19th September 2023 – (Hong Kong) Hong Kong may be small in terms of population, but when it comes to fencing, the city punches above its weight and has ambitious hopes for medal success at the Asian Games in Hangzhou. Edgar Cheung’s historic gold medal win at the Tokyo Olympics two years ago, Hong Kong’s first Olympic fencing title in 25 years, turned him into an overnight celebrity and sparked a surge in interest in the sport among parents across the territory. With increased funding and attention, Cheung and his teammates are determined to make their mark in Hangzhou. Despite their strong performance in recent editions, including eight medals in 2018, Hong Kong has yet to secure a fencing gold at the Asian Games.

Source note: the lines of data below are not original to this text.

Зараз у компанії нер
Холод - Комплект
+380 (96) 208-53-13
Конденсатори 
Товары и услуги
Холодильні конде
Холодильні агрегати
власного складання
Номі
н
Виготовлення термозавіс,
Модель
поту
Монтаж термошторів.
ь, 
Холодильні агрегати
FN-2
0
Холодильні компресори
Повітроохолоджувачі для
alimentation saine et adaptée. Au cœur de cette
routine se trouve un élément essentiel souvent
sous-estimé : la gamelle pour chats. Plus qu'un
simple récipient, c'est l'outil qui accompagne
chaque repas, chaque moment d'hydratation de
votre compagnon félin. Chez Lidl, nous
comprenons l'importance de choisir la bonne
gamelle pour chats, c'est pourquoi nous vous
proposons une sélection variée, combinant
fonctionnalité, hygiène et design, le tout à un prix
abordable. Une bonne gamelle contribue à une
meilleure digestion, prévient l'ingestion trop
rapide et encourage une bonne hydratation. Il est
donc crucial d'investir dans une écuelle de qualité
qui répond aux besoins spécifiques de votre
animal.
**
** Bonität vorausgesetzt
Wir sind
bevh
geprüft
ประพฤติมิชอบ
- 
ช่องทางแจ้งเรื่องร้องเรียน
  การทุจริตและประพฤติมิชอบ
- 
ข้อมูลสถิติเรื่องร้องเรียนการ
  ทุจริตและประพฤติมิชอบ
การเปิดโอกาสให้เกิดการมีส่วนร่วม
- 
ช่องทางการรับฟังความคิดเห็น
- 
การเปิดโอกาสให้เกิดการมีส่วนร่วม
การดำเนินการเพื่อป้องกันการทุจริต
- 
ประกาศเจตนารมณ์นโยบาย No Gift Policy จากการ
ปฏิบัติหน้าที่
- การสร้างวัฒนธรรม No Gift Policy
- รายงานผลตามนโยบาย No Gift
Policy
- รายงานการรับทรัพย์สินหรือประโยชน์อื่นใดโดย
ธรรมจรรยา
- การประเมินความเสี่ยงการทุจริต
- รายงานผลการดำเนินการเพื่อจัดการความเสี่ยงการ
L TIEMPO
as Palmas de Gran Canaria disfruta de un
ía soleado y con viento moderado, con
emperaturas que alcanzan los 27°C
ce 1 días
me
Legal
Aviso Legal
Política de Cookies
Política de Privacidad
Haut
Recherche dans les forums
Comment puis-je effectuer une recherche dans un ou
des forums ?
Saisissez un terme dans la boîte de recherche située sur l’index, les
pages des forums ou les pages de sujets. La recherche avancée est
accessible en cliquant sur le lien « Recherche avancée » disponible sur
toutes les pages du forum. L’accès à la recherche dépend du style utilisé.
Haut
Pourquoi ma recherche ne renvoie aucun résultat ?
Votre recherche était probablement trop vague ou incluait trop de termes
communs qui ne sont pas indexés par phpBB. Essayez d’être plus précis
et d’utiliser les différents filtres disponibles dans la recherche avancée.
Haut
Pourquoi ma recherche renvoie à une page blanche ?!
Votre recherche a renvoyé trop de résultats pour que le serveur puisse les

Cheung, 26, expressed his desire for both individual and team events to finally clinch the elusive gold. The city’s contingent of 24 fencers, comprising 12 women and 12 men, includes Vivian Kong, ranked number two in the world in women’s epee, and Ryan Choi, a bronze medalist at the recent world championships. Cheung, who has recovered from a wrist injury, aims to show their competitors that they should be wary of the Hong Kong team’s improved form since 2018. Fencing in Hong Kong has a rich history dating back to the British colonial era, with the amateur fencing association established in 1949. The sport gained prominence at the 2010 Asian Games, where Hong Kong fencers won seven medals, solidifying their regional dominance. Efforts to popularize fencing in schools and communities, along with reforms in talent discovery and training, have contributed to the sport’s growth.
Cheung’s Olympic triumph led to increased funding for elite athletes, including facility expansions. While interest has somewhat waned since the initial surge, Hong Kong’s fencing team remains focused on making history and cementing their legacy in the sport.